EGFR signaling has been studied in several ex vivo organ culture models, including the cornea,36 intestinal tissue,28, 37 facial tissue,38 skin,39 lung,40 and vasculature.5, 6, 24 In several studies, pharmacologic inhibitors have been used to modulate the EGFR signaling cascade in the whole organ.6, 28, 36, 37, 39 In this study, we utilized the EGFR TKI ZD1839 (gefitinib, Iressa) to assess the relationship between distension-stimulated EGFR phosphorylation and DNA synthesis in the intact bladder. The selectivity of ZD1839 for EGFR tyrosine kinases over its closely related proteins (Erb2, Erb3, Erb4) has been previously demonstrated,31 and was a primary rationale for the study reported here. To model its potential use as an intravesical vs systemic therapeutic agent, ZD1839 was tested both as an intraluminal (intravesical) and/or extraluminal (extravesical) agent. In ZD1839-treated specimens, EGFR phosphorylation and DNA synthesis were significantly reduced and approached baseline levels. Inhibition of DNA synthesis in bladder muscle ex vivo was not associated with an increase in the apoptotic rate, suggesting that the biological effect of ZD1839 was not due simply to generalized toxicity. Interestingly, ZD1839 delivered directly into the bladder lumen was as effective at inhibiting stretch-stimulated DNA synthesis in bladder SMC as administering the drug both inside and outside the bladder. Although ZD1839 has been used most widely as systemic anticancer therapy, our findings suggest that this and other EGFR-targeted TKIs may have clinical utility for the localized, that is, intravesical, treatment of urologic disease characterized by SMC hyperplasia and hypertrophy. In addition, our results were supported by our in vitro experiments, which demonstrated that only EGFR and not ErbB2 inhibition significantly abrogated DNA synthesis following sustained mechanical stretch. The demonstration in this study that ZD1839 can interfere with EGFR-dependent signals in bladder SMC suggests that a similar strategy would be effective in modulating EGFR activation in other hollow organs that display aberrant SMC proliferation.

The inhibition of SMC proliferation in response to stretch must be examined, however, in a physiological context.
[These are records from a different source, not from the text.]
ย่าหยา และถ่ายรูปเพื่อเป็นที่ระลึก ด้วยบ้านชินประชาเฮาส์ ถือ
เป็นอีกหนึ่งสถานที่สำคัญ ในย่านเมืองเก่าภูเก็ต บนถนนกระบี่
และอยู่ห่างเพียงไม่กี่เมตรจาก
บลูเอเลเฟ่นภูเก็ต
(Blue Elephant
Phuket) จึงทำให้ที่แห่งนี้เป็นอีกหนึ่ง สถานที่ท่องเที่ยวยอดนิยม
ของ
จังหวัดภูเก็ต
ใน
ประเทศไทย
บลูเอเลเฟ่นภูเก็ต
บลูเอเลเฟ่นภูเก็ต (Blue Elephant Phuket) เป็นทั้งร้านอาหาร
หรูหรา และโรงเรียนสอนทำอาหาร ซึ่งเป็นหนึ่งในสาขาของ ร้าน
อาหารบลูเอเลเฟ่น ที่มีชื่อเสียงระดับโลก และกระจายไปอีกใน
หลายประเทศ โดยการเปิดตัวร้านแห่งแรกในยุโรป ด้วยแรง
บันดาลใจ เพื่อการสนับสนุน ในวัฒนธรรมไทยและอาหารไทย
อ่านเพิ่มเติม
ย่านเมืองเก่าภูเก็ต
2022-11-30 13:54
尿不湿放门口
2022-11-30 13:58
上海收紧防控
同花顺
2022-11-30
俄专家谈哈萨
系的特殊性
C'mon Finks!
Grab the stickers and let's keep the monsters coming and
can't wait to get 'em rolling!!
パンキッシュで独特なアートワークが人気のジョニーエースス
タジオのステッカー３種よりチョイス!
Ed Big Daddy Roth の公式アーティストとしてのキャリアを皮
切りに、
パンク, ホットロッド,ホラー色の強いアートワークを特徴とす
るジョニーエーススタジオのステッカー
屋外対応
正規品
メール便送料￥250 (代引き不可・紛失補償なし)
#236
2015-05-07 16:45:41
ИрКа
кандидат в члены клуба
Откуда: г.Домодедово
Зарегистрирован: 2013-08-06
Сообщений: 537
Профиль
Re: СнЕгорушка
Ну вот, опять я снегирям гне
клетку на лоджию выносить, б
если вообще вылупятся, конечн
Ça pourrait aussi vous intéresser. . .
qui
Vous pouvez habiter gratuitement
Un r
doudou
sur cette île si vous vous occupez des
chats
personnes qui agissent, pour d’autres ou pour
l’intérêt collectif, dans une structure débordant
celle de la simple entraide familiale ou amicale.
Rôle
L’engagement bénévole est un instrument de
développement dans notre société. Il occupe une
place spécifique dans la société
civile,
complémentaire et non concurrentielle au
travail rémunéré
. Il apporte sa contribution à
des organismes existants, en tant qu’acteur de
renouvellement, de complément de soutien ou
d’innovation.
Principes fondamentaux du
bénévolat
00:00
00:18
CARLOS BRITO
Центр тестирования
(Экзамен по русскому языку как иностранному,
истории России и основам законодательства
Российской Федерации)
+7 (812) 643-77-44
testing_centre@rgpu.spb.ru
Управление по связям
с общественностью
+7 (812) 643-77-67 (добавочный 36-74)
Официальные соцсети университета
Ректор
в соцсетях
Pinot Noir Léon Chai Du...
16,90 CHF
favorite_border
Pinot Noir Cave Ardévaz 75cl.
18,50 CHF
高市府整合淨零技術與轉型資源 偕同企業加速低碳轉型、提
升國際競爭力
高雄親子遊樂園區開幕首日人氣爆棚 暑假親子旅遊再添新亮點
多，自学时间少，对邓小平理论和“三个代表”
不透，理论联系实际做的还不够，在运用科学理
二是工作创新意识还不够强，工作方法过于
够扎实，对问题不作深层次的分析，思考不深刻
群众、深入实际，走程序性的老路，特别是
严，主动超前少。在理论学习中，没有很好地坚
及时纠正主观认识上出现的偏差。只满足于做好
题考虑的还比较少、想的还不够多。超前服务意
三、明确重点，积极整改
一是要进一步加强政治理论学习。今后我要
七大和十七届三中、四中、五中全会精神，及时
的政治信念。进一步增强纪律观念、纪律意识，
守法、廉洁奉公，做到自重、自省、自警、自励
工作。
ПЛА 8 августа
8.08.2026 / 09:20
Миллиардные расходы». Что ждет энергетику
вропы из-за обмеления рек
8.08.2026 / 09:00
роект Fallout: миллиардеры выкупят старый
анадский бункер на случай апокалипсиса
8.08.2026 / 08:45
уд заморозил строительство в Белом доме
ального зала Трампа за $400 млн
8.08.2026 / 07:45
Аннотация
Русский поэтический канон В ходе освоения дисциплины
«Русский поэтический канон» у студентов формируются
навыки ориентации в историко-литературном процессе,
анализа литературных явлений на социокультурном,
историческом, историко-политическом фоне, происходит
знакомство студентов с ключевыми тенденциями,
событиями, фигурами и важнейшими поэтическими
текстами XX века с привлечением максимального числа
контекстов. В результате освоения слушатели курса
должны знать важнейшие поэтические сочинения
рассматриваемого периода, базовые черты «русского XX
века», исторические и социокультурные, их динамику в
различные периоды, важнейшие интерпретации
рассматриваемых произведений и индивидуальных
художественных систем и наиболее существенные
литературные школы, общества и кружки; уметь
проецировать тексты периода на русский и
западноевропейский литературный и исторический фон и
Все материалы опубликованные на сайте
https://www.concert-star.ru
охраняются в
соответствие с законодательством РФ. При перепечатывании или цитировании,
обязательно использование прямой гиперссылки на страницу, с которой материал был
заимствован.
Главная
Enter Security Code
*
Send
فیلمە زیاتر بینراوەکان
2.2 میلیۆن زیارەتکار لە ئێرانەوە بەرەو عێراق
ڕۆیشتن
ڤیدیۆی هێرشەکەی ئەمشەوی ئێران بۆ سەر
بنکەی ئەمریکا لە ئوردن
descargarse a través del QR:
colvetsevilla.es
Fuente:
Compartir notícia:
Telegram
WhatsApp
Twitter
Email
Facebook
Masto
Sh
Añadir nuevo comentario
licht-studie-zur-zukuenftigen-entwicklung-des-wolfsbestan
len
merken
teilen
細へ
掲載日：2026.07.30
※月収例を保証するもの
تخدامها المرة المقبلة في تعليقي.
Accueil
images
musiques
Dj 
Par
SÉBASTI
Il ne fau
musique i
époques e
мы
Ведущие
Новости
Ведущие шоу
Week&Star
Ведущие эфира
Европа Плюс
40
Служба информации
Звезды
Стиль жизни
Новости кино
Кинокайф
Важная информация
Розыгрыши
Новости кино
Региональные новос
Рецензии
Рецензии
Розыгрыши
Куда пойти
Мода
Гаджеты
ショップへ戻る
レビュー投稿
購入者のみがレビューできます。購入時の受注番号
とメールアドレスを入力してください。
Unanticipated smooth muscle growth in the bladder is usually an adaptive response to generate increased evacuative force to overcome outlet resistance, or a result of neuromuscular overdrive. In some situations (eg, outlet resistance) the growth response is compensatory, allowing the bladder to temporize urinary evacuation. Thus, ill-timed antiproliferative muscle therapy, may, in fact be clinically undesirable. Ideally, early recognition or prevention of the inciting factors would prevent muscle overgrowth. Until this becomes possible, the outcome is usually a progressive and maladaptive muscle wall thickening, which often persists despite ultimate treatment of the primary insults. While our study represents one possible avenue to management of muscle overgrowth, the issue of timing of treatment and selection of which bladders are best suited and destined to respond to antiproliferative strategies will require further study.

In summary, we demonstrate (1) that a functional EGFR-dependent signaling mechanism is present in the urinary bladder, (2) that it is required for mechanical stretch-stimulated SMC proliferation, and (3) that pharmacologic inhibition of EGFR signaling abrogates stretch-induced SMC proliferation. This was demonstrated using an ex vivo whole-organ culture system, an in vitro cyclic stretch model using rodent and human BSMC, and a specific EGFR TKI in both settings. The consistency of our findings across model platforms and species suggests that the EGFR may represent a critical and modulatable component of bladder SMC response to sustained stretch injury. Further investigation in vivo may lead to a potentially novel intravesical therapeutic strategy for limiting deleterious bladder SMC hyperplasia and hypertrophy in patients with diseases characterized by chronic muscle deformation and contraction.